* [Required action]
Each line in the entries below that holds the string "forets" must be copied.

* [Data for processing]

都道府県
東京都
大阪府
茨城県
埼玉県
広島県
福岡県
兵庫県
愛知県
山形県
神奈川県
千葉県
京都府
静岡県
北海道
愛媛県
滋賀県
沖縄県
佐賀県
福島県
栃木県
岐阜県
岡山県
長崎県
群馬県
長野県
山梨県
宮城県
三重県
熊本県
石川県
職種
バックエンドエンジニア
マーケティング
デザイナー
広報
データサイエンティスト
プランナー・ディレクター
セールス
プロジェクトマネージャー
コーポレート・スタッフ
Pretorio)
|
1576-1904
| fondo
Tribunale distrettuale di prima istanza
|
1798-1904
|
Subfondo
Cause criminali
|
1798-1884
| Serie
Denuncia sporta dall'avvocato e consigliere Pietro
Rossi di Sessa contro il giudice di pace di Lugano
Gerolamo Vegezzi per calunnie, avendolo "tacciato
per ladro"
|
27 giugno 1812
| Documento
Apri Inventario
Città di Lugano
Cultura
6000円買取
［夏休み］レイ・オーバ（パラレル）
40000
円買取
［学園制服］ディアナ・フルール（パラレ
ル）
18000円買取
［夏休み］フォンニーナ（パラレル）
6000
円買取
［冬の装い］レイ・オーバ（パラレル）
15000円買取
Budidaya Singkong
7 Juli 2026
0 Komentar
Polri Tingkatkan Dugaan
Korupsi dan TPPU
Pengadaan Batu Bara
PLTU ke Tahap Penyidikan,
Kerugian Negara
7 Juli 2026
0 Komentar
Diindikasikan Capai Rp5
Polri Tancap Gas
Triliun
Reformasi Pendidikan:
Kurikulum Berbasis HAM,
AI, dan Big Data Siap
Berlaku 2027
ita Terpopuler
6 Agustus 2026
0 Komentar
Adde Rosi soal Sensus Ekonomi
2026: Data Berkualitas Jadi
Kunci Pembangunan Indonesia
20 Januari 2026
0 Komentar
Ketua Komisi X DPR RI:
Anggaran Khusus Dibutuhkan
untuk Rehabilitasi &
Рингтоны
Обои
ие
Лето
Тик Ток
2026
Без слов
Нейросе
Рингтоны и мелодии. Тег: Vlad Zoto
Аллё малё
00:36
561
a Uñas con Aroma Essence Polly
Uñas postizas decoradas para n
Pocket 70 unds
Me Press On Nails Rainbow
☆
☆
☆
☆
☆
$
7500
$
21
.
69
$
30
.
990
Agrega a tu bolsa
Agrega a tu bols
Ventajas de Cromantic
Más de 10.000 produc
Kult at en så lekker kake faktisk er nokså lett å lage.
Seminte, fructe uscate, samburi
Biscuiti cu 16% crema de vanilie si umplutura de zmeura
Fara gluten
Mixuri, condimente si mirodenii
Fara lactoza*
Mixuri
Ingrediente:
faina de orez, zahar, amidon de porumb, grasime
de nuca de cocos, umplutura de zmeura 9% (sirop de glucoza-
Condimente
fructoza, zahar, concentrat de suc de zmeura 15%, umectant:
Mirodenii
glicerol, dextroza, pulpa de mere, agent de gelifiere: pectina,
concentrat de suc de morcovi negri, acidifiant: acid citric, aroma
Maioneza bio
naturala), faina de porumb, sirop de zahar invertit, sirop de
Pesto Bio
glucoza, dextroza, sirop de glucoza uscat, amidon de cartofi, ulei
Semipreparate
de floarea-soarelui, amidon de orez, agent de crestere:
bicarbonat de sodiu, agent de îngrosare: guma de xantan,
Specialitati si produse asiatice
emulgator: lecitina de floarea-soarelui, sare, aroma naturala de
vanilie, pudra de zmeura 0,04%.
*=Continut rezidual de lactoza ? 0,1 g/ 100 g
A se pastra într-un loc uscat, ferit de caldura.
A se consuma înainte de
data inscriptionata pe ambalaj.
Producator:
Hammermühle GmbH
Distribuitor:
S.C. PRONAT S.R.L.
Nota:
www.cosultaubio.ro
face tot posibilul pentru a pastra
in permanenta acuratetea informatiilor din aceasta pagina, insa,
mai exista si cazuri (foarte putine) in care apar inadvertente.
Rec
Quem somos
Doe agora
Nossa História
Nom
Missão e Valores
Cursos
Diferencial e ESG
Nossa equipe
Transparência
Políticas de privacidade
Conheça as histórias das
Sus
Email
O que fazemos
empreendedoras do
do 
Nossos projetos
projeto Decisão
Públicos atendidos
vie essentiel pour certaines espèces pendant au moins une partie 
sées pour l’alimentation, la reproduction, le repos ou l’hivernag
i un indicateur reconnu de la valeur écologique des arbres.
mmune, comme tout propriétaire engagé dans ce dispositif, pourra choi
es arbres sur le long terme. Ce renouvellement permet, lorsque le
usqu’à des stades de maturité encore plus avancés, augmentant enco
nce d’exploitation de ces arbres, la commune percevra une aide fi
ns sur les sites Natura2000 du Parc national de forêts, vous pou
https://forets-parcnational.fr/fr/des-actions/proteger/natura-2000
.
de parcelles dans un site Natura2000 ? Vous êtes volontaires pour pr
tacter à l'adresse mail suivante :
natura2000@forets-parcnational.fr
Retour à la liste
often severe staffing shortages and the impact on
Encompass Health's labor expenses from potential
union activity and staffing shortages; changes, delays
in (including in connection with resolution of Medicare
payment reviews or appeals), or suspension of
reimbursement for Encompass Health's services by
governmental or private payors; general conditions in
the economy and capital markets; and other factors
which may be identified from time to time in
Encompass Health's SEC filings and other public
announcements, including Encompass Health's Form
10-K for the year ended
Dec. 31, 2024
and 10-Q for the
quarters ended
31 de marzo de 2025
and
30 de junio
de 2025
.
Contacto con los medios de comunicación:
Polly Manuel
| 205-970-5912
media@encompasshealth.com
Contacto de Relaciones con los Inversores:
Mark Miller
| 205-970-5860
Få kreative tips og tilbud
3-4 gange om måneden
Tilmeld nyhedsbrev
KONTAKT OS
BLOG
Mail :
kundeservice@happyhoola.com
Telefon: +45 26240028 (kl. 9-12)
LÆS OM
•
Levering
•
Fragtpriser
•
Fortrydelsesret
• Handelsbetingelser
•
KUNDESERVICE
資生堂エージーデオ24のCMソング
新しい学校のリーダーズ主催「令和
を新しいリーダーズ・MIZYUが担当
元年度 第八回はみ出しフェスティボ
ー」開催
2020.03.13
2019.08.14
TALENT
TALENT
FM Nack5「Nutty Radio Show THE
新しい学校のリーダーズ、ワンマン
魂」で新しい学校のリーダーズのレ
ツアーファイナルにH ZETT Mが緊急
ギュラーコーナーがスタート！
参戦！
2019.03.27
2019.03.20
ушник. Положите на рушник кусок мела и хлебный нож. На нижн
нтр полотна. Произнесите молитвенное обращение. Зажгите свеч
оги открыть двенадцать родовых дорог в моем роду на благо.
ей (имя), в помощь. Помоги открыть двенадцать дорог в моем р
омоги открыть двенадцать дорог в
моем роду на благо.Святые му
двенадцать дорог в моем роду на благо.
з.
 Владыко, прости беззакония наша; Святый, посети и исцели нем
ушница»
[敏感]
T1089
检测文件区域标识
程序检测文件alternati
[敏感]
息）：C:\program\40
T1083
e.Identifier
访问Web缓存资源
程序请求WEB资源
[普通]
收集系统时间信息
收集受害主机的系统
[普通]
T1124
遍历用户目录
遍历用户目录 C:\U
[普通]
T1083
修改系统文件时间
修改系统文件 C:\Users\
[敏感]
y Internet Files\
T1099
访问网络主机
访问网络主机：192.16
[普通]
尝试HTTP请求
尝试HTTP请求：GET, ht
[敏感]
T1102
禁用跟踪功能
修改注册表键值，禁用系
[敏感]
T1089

* [Answer to this exercise]
https://forets-parcnational.fr/fr/des-actions/proteger/natura-2000
natura2000@forets-parcnational.fr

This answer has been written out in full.